A: Yes, there's plenty of work on this.  First of all, you have to define the notion of equivalence that you are interested in.  Usually people only care about the graph up to handle-slide (turning the subject into the subject of knotted handlebodies), so you can assume the graph is tri-valent.   But you could go further to study graphs up to isotopy and there's work on that too.   Much of the technology to study knots translates to studying knotted graphs. Some references:
http://katlas.org/drorbn/index.php?title=The_Alexander_Polynomial_of_a_Knotted_Trivalent_Graph
http://katlas.org/drorbn/index.php?title=The_Kontsevich_Integral_for_Knotted_Trivalent_Graphs
http://ldtopology.wordpress.com/2009/10/29/which-knotted-objects-are-worthy-of-study/
http://www.ms.unimelb.edu.au/~snap/
Link
The last two references are rather nice as they show that much the same way hyperbolic geometry "dominates" traditional knot theory, it plays a similar role in the study of knotted trivalent graphs.  In this case orbifolds play a more prominent role.
A: 
whether there is a "knot theory" for graphs...
or can it be essentially reduced to the study of knots (and links)?

As Dror Bar-Natan points out in his interesting answer, it can, "if you totally understand the theory of tangles".
If you don't, but you're very generous as to what amounts to a reduction, then it "almost can" (up to about one integer invariant) by a theorem of Roberston, Seymour and Thomas: two knotless, linkless embeddings $f,g$ of a graph $G$ in $\Bbb R^3$ are equivalent (by an isotopy of $\Bbb R^3$) if and only if the restictions of $f$ and $g$ to every subgraph of $G$, homeomorphic to $K_5$ or $K_{3,3}$ are equivalent. Here "knotless" means that every cycle (a subgraph homeomorphic to $S^1$) in $G$ is unknotted, and "linkless" means that every two disjoint subgraphs are separated by an embedded $2$-sphere. To be precise, Robertson, Seymour and Thomas had a slightly different formulation (with "panelled" in place of "knotless and linkless") and the above version is proved in http://arxiv.org/abs/math/0612082.

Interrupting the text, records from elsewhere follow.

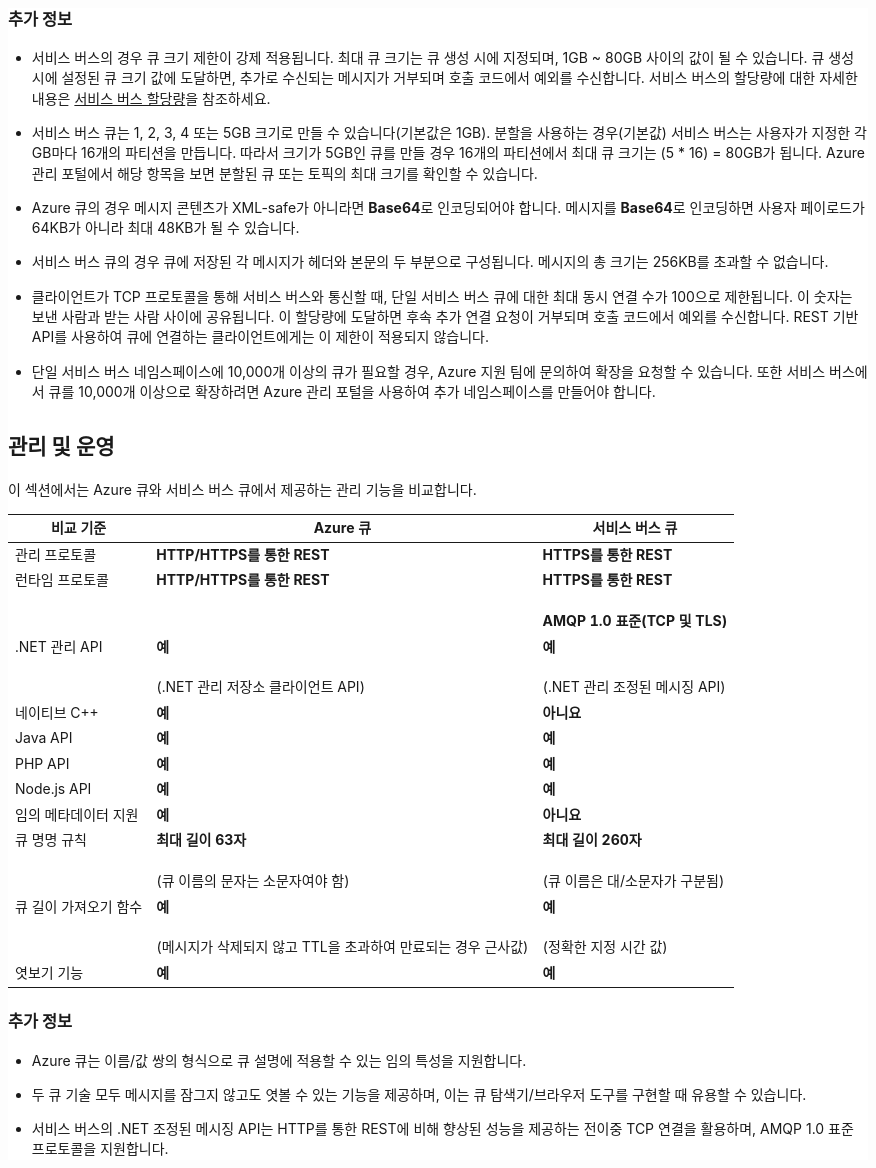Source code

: ### 추가 정보

- 서비스 버스의 경우 큐 크기 제한이 강제 적용됩니다. 최대 큐 크기는 큐 생성 시에 지정되며, 1GB ~ 80GB 사이의 값이 될 수 있습니다. 큐 생성 시에 설정된 큐 크기 값에 도달하면, 추가로 수신되는 메시지가 거부되며 호출 코드에서 예외를 수신합니다. 서비스 버스의 할당량에 대한 자세한 내용은 [서비스 버스 할당량](https://msdn.microsoft.com/library/ee732538.aspx)을 참조하세요.

- 서비스 버스 큐는 1, 2, 3, 4 또는 5GB 크기로 만들 수 있습니다(기본값은 1GB). 분할을 사용하는 경우(기본값) 서비스 버스는 사용자가 지정한 각 GB마다 16개의 파티션을 만듭니다. 따라서 크기가 5GB인 큐를 만들 경우 16개의 파티션에서 최대 큐 크기는 (5 * 16) = 80GB가 됩니다. Azure 관리 포털에서 해당 항목을 보면 분할된 큐 또는 토픽의 최대 크기를 확인할 수 있습니다.

- Azure 큐의 경우 메시지 콘텐츠가 XML-safe가 아니라면 **Base64**로 인코딩되어야 합니다. 메시지를 **Base64**로 인코딩하면 사용자 페이로드가 64KB가 아니라 최대 48KB가 될 수 있습니다.

- 서비스 버스 큐의 경우 큐에 저장된 각 메시지가 헤더와 본문의 두 부분으로 구성됩니다. 메시지의 총 크기는 256KB를 초과할 수 없습니다.

- 클라이언트가 TCP 프로토콜을 통해 서비스 버스와 통신할 때, 단일 서비스 버스 큐에 대한 최대 동시 연결 수가 100으로 제한됩니다. 이 숫자는 보낸 사람과 받는 사람 사이에 공유됩니다. 이 할당량에 도달하면 후속 추가 연결 요청이 거부되며 호출 코드에서 예외를 수신합니다. REST 기반 API를 사용하여 큐에 연결하는 클라이언트에게는 이 제한이 적용되지 않습니다.

- 단일 서비스 버스 네임스페이스에 10,000개 이상의 큐가 필요할 경우, Azure 지원 팀에 문의하여 확장을 요청할 수 있습니다. 또한 서비스 버스에서 큐를 10,000개 이상으로 확장하려면 Azure 관리 포털을 사용하여 추가 네임스페이스를 만들어야 합니다.

## 관리 및 운영

이 섹션에서는 Azure 큐와 서비스 버스 큐에서 제공하는 관리 기능을 비교합니다.

|비교 기준|Azure 큐|서비스 버스 큐|
|---|---|---|
|관리 프로토콜|**HTTP/HTTPS를 통한 REST**|**HTTPS를 통한 REST**|
|런타임 프로토콜|**HTTP/HTTPS를 통한 REST**|**HTTPS를 통한 REST**<br/><br/>**AMQP 1.0 표준(TCP 및 TLS)**|
|.NET 관리 API|**예**<br/><br/>(.NET 관리 저장소 클라이언트 API)|**예**<br/><br/>(.NET 관리 조정된 메시징 API)|
|네이티브 C++|**예**|**아니요**|
|Java API|**예**|**예**|
|PHP API|**예**|**예**|
|Node.js API|**예**|**예**|
|임의 메타데이터 지원|**예**|**아니요**|
|큐 명명 규칙|**최대 길이 63자**<br/><br/>(큐 이름의 문자는 소문자여야 함)|**최대 길이 260자**<br/><br/>(큐 이름은 대/소문자가 구분됨)|
|큐 길이 가져오기 함수|**예**<br/><br/>(메시지가 삭제되지 않고 TTL을 초과하여 만료되는 경우 근사값)|**예**<br/><br/>(정확한 지정 시간 값)|
|엿보기 기능|**예**|**예**|

### 추가 정보

- Azure 큐는 이름/값 쌍의 형식으로 큐 설명에 적용할 수 있는 임의 특성을 지원합니다.

- 두 큐 기술 모두 메시지를 잠그지 않고도 엿볼 수 있는 기능을 제공하며, 이는 큐 탐색기/브라우저 도구를 구현할 때 유용할 수 있습니다.

- 서비스 버스의 .NET 조정된 메시징 API는 HTTP를 통한 REST에 비해 향상된 성능을 제공하는 전이중 TCP 연결을 활용하며, AMQP 1.0 표준 프로토콜을 지원합니다.
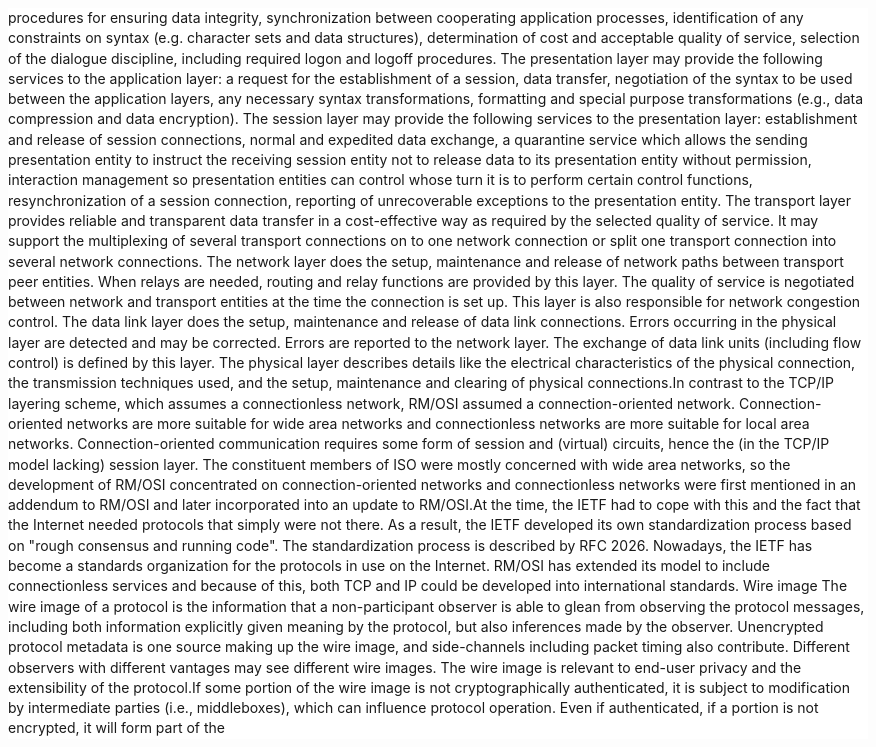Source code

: procedures for ensuring data integrity, synchronization between
cooperating application processes, identification of any constraints on
syntax (e.g. character sets and data structures), determination of cost
and acceptable quality of service, selection of the dialogue discipline,
including required logon and logoff procedures. The presentation layer
may provide the following services to the application layer: a request
for the establishment of a session, data transfer, negotiation of the
syntax to be used between the application layers, any necessary syntax
transformations, formatting and special purpose transformations (e.g.,
data compression and data encryption). The session layer may provide the
following services to the presentation layer: establishment and release
of session connections, normal and expedited data exchange, a quarantine
service which allows the sending presentation entity to instruct the
receiving session entity not to release data to its presentation entity
without permission, interaction management so presentation entities can
control whose turn it is to perform certain control functions,
resynchronization of a session connection, reporting of unrecoverable
exceptions to the presentation entity. The transport layer provides
reliable and transparent data transfer in a cost-effective way as
required by the selected quality of service. It may support the
multiplexing of several transport connections on to one network
connection or split one transport connection into several network
connections. The network layer does the setup, maintenance and release
of network paths between transport peer entities. When relays are
needed, routing and relay functions are provided by this layer. The
quality of service is negotiated between network and transport entities
at the time the connection is set up. This layer is also responsible for
network congestion control. The data link layer does the setup,
maintenance and release of data link connections. Errors occurring in
the physical layer are detected and may be corrected. Errors are
reported to the network layer. The exchange of data link units
(including flow control) is defined by this layer. The physical layer
describes details like the electrical characteristics of the physical
connection, the transmission techniques used, and the setup, maintenance
and clearing of physical connections.In contrast to the TCP/IP layering
scheme, which assumes a connectionless network, RM/OSI assumed a
connection-oriented network. Connection-oriented networks are more
suitable for wide area networks and connectionless networks are more
suitable for local area networks. Connection-oriented communication
requires some form of session and (virtual) circuits, hence the (in the
TCP/IP model lacking) session layer. The constituent members of ISO were
mostly concerned with wide area networks, so the development of RM/OSI
concentrated on connection-oriented networks and connectionless networks
were first mentioned in an addendum to RM/OSI and later incorporated
into an update to RM/OSI.At the time, the IETF had to cope with this and
the fact that the Internet needed protocols that simply were not there.
As a result, the IETF developed its own standardization process based on
\"rough consensus and running code\". The standardization process is
described by RFC 2026. Nowadays, the IETF has become a standards
organization for the protocols in use on the Internet. RM/OSI has
extended its model to include connectionless services and because of
this, both TCP and IP could be developed into international standards.
Wire image The wire image of a protocol is the information that a
non-participant observer is able to glean from observing the protocol
messages, including both information explicitly given meaning by the
protocol, but also inferences made by the observer. Unencrypted protocol
metadata is one source making up the wire image, and side-channels
including packet timing also contribute. Different observers with
different vantages may see different wire images. The wire image is
relevant to end-user privacy and the extensibility of the protocol.If
some portion of the wire image is not cryptographically authenticated,
it is subject to modification by intermediate parties (i.e.,
middleboxes), which can influence protocol operation. Even if
authenticated, if a portion is not encrypted, it will form part of the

What is the "about one integer invariant"? As Ryan Budney points out in his interesting answer, it helps to study graphs up to weaker equivalence relation than
ambient equivalence or non-ambient isotopy (which, incidentally, already kills all local knots). Taniyama (Topol. Appl. 65 (1995), 205-228) has shown that two embeddings of a graph $G$ in $\Bbb R^3$ are "homologous" (=cobound an embedded $G\times I$+(handles) in $\Bbb R^3\times I$, where each handle is a torus attached by a tube to a $2$-cell, (edge)$\times I$) if and only if they have the same Wu invariant (this integer invariant is really just the $1$-parameter version of the van Kampen obstruction). On the other hand, Shinjo and Taniyama (Topol. Appl. 134 (2003), 53-67) have shown that the vanishing of the Wu invariant of a graph is determined by the vanishing of its restriction to subgraphs homeomorphic to $K_5$, $K_{3,3}$ and $S^1\sqcup S^1$.
Another interesting relation on embedded graphs in link homotopy, i.e. arbitrary self-intersections of connected components are allowed, but distinct components may not intersect. The link homotopy classification of embeddings in $\Bbb R^3$ of a disjoint union of two $S^1$'s and a wedge of $S^1$ is already pretty nontrivial.